This is the conversation most couples never have. What do you actually like? What do you not like? What does your partner think you like, because at some point years ago you didn't say otherwise, and now it's just become The Thing You Do?
The reason this conversation is so hard is that anything we say lands as a verdict. "I don't love it when you…" sounds like "you've been doing it wrong for ten years." And so we don't say anything. And then resentment grows in the silence.
The reframe is this: you're sharing information so your partner can know you more deeply. That's it. Not a complaint or a critique… information. You are letting them in on something about you they didn't have access to before.

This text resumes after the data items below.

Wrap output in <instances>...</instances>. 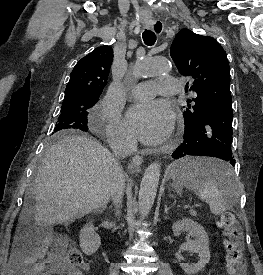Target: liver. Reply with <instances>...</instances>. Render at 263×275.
Wrapping results in <instances>:
<instances>
[{
  "label": "liver",
  "mask_w": 263,
  "mask_h": 275,
  "mask_svg": "<svg viewBox=\"0 0 263 275\" xmlns=\"http://www.w3.org/2000/svg\"><path fill=\"white\" fill-rule=\"evenodd\" d=\"M116 157L88 136H61L46 151L35 179L34 219L44 226L103 211L111 196ZM30 211L24 205L20 221Z\"/></svg>",
  "instance_id": "liver-1"
}]
</instances>
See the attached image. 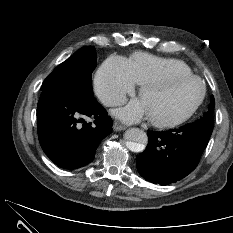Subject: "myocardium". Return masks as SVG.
<instances>
[{"mask_svg":"<svg viewBox=\"0 0 233 233\" xmlns=\"http://www.w3.org/2000/svg\"><path fill=\"white\" fill-rule=\"evenodd\" d=\"M184 80H194L196 81L199 86H200V94L194 105L181 117L174 119V120H169V121H161V120H156L153 118L148 117V120L158 128H163V129H168V128H174L177 126H180L187 122L189 119H191L194 114L198 111L200 106L203 104L205 97H206V87L205 84L203 83L202 79L193 73L190 74H181V75H175V76H161L152 80H149L142 85H140L139 88V97L148 89H157L172 83H176L179 81H184Z\"/></svg>","mask_w":233,"mask_h":233,"instance_id":"f54148a6","label":"myocardium"}]
</instances>
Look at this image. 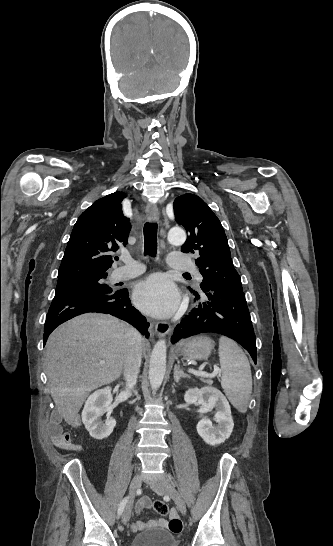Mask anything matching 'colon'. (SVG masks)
<instances>
[{
  "mask_svg": "<svg viewBox=\"0 0 333 546\" xmlns=\"http://www.w3.org/2000/svg\"><path fill=\"white\" fill-rule=\"evenodd\" d=\"M153 508L157 514L162 516L167 515L169 512L168 505L162 500H156L153 504Z\"/></svg>",
  "mask_w": 333,
  "mask_h": 546,
  "instance_id": "1",
  "label": "colon"
}]
</instances>
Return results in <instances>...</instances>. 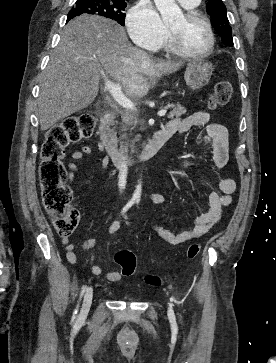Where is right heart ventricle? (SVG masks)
Returning <instances> with one entry per match:
<instances>
[{
    "instance_id": "e07e8e85",
    "label": "right heart ventricle",
    "mask_w": 276,
    "mask_h": 363,
    "mask_svg": "<svg viewBox=\"0 0 276 363\" xmlns=\"http://www.w3.org/2000/svg\"><path fill=\"white\" fill-rule=\"evenodd\" d=\"M169 50H171V48H170V44H169Z\"/></svg>"
}]
</instances>
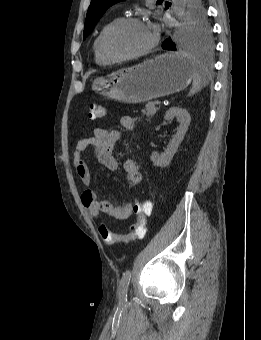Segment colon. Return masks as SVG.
<instances>
[{
  "instance_id": "5ec220e1",
  "label": "colon",
  "mask_w": 261,
  "mask_h": 340,
  "mask_svg": "<svg viewBox=\"0 0 261 340\" xmlns=\"http://www.w3.org/2000/svg\"><path fill=\"white\" fill-rule=\"evenodd\" d=\"M106 113L107 111L103 106L92 104L89 107V117L92 119L105 117ZM133 212L136 215V220L126 233H114L103 224L98 227L99 234L106 244L127 243L145 237L146 220L151 212V202L145 199L137 201L133 206Z\"/></svg>"
}]
</instances>
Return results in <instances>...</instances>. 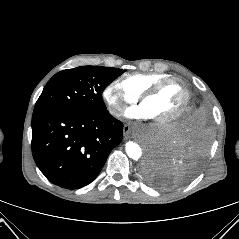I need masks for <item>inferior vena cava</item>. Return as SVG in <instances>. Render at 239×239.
<instances>
[{"mask_svg": "<svg viewBox=\"0 0 239 239\" xmlns=\"http://www.w3.org/2000/svg\"><path fill=\"white\" fill-rule=\"evenodd\" d=\"M122 108H114V109H112L111 110V113L113 114V115H115V116H119L120 115V113L122 112Z\"/></svg>", "mask_w": 239, "mask_h": 239, "instance_id": "602c4592", "label": "inferior vena cava"}]
</instances>
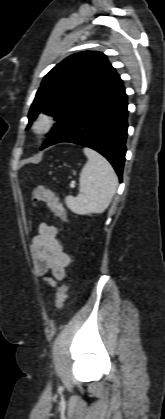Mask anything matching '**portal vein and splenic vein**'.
<instances>
[{"label":"portal vein and splenic vein","instance_id":"1","mask_svg":"<svg viewBox=\"0 0 165 419\" xmlns=\"http://www.w3.org/2000/svg\"><path fill=\"white\" fill-rule=\"evenodd\" d=\"M70 186H71V187H74V183H73V182H71V183H70Z\"/></svg>","mask_w":165,"mask_h":419}]
</instances>
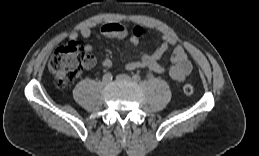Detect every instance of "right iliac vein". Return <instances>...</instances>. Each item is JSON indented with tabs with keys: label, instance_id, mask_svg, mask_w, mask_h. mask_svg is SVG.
I'll return each instance as SVG.
<instances>
[{
	"label": "right iliac vein",
	"instance_id": "63e3f726",
	"mask_svg": "<svg viewBox=\"0 0 259 156\" xmlns=\"http://www.w3.org/2000/svg\"><path fill=\"white\" fill-rule=\"evenodd\" d=\"M109 82H110V80H105V79H103L102 84H103V85H107Z\"/></svg>",
	"mask_w": 259,
	"mask_h": 156
}]
</instances>
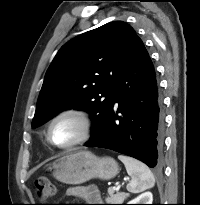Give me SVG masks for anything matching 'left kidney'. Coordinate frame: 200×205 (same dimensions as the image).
Returning a JSON list of instances; mask_svg holds the SVG:
<instances>
[{
    "instance_id": "obj_1",
    "label": "left kidney",
    "mask_w": 200,
    "mask_h": 205,
    "mask_svg": "<svg viewBox=\"0 0 200 205\" xmlns=\"http://www.w3.org/2000/svg\"><path fill=\"white\" fill-rule=\"evenodd\" d=\"M153 195L151 192H144L135 199L128 202V204H152Z\"/></svg>"
}]
</instances>
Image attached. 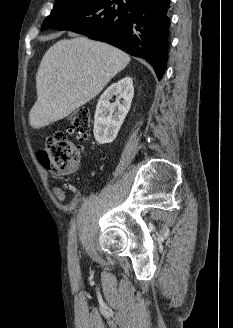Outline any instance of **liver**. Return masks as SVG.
<instances>
[{
  "label": "liver",
  "mask_w": 233,
  "mask_h": 328,
  "mask_svg": "<svg viewBox=\"0 0 233 328\" xmlns=\"http://www.w3.org/2000/svg\"><path fill=\"white\" fill-rule=\"evenodd\" d=\"M129 62L120 49L86 37L58 41L46 51L36 74L31 127L39 129L67 117L96 97Z\"/></svg>",
  "instance_id": "1"
}]
</instances>
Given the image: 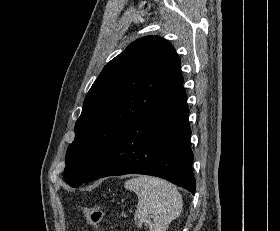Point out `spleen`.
Returning a JSON list of instances; mask_svg holds the SVG:
<instances>
[{
	"label": "spleen",
	"instance_id": "obj_1",
	"mask_svg": "<svg viewBox=\"0 0 280 231\" xmlns=\"http://www.w3.org/2000/svg\"><path fill=\"white\" fill-rule=\"evenodd\" d=\"M124 187L138 195L137 217L140 223H148L149 231H166L171 221L179 217L183 205L182 197L177 187L165 179L139 175L127 179ZM150 217H153V221Z\"/></svg>",
	"mask_w": 280,
	"mask_h": 231
}]
</instances>
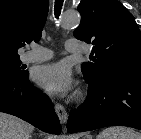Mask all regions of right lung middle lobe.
Wrapping results in <instances>:
<instances>
[{"instance_id": "right-lung-middle-lobe-1", "label": "right lung middle lobe", "mask_w": 141, "mask_h": 139, "mask_svg": "<svg viewBox=\"0 0 141 139\" xmlns=\"http://www.w3.org/2000/svg\"><path fill=\"white\" fill-rule=\"evenodd\" d=\"M19 56H0V80L18 79L27 75V71L22 70Z\"/></svg>"}]
</instances>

Here's a small exercise that helps with the defensiveness. Before the conversation, take five minutes alone and think about yourself - not as someone's partner, not as a parent, just as a person in a body. What do you actually like? What feels good? What have you been curious about? What used to feel good that doesn't anymore, and what might feel good now that didn't before? Write it down if it helps. You're not building a case against your partner. You're getting to know yourself first, so you have something real to share.
Then when you talk, you can frame it that way: "I want to tell you some things about me. Not because anything is wrong, but because I realized I've never actually said them out loud. And I want you to know me better."
That sentence does something almost magical to defensiveness. Because now your partner isn't being graded. They're being trusted.